Write out the lines of the items below as a numbered list, leaving out blank lines. Start at the line that contains "family: Pieridae" and continue through the final line of the items.

__Collected data__.

-- start --

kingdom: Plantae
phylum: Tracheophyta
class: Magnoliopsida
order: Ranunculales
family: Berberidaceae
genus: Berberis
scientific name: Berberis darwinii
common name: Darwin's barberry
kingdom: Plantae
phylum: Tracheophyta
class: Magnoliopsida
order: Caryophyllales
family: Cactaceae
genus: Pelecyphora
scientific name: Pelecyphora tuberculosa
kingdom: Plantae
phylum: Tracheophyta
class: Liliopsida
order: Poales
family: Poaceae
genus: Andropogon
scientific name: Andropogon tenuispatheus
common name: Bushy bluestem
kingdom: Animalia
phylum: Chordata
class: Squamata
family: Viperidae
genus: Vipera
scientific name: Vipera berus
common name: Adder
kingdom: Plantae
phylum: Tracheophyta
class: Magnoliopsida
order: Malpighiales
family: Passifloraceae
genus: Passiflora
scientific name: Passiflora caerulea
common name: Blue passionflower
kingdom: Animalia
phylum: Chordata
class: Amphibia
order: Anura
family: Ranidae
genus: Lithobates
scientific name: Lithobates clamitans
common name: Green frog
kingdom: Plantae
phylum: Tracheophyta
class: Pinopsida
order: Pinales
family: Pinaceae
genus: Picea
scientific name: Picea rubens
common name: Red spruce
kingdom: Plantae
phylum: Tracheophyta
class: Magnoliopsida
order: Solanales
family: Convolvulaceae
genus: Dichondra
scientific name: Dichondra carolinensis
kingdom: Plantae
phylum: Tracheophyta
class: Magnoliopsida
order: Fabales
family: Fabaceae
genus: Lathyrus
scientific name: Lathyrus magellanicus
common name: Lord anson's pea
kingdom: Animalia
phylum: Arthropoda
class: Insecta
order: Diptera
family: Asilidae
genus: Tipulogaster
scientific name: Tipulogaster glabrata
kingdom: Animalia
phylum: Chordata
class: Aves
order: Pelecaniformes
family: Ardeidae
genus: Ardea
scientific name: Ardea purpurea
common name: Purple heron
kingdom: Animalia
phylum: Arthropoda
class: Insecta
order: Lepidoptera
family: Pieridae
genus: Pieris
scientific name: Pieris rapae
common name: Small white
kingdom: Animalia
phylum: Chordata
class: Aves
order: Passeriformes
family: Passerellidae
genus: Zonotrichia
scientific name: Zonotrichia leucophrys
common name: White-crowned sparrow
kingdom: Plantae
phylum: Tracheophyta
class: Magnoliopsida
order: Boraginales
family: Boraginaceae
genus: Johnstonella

-- end --

__EXERCISE ANSWER__.
1. family: Pieridae
2. genus: Pieris
3. scientific name: Pieris rapae
4. common name: Small white
5. kingdom: Animalia
6. phylum: Chordata
7. class: Aves
8. order: Passeriformes
9. family: Passerellidae
10. genus: Zonotrichia
11. scientific name: Zonotrichia leucophrys
12. common name: White-crowned sparrow
13. kingdom: Plantae
14. phylum: Tracheophyta
15. class: Magnoliopsida
16. order: Boraginales
17. family: Boraginaceae
18. genus: Johnstonella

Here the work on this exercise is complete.